HWEN was already on shaky ground with delays meaning it would struggle to be legislated before the election. This was on top of recent reports surfacing of a breakdown in negotiations between the Government and farming groups on a final deal.

The National Party released its agricultural emissions policy last week, which shows it has backed away from the current HWEN plan and will instead introduce a new way to get collective agreement around farm emissions. It would scrap HWEN and give the farmers until 2030 to sort out the problems relating to dealing with emissions – a move that has been largely endorsed by farmer lobby groups.

Key parts of National’s policy include giving farmers the tools they need to reduce emissions – including recognising on-farm sequestration, measuring farm-level emissions by 2025 and updating biotech rules; keeping agriculture out of the ETS but implementing a fair and sustainable pricing system for on-farm agricultural emissions by 2030; and establishing an independent board – with a power of veto retained by the Ministers of Climate Change and Agriculture –to implement the pricing system.

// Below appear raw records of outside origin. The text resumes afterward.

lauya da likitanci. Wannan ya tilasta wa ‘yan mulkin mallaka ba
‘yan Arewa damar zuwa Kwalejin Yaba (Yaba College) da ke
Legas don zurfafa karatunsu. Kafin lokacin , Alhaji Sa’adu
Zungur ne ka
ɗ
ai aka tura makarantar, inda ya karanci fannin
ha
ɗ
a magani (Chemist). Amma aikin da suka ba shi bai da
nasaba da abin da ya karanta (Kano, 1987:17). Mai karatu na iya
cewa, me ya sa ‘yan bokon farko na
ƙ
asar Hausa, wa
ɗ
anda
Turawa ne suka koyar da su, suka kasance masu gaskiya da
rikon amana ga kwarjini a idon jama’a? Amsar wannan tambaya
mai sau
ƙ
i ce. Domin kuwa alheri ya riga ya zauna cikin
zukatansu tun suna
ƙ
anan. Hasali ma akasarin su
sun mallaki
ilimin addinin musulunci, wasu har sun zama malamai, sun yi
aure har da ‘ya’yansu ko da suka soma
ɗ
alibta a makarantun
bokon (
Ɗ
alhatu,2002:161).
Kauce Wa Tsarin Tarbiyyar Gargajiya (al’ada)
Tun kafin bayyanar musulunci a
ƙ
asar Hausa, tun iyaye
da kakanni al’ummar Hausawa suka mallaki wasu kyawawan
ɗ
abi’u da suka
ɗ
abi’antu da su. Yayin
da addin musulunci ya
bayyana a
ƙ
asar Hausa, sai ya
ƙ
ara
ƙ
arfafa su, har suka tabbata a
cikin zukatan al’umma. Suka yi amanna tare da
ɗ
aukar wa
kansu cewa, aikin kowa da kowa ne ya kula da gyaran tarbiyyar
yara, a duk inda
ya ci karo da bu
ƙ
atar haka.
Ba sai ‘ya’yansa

National will also limit the conversion of productive farmland to forestry for carbon farming purposes to protect local communities and food production, as well as promising to review the methane targets.

Meanwhile, despite not having met with agriculture sector leaders since becoming PM Chris Hipkins – and a coterie of ministerial colleagues – met up with farming leaders at last week’s Fieldays to try and get HWEN back on track and lure them away from National’s attractive proposition for dealing with agriculture emissions.

However, one would bet – from the flack farm sector leaders have taken over their meek interactions with Government over HWEN in recent years – they are likely to nod politely and wait for the outcome election before committing hare kari.

Ironically, despite the stumbling block of getting agreement on-farm emissions, the latest Stats NZ figures show that farmers are on track to achieve a 10% reduction in greenhouse gas emissions by 2030 without needing a pricing mechanism.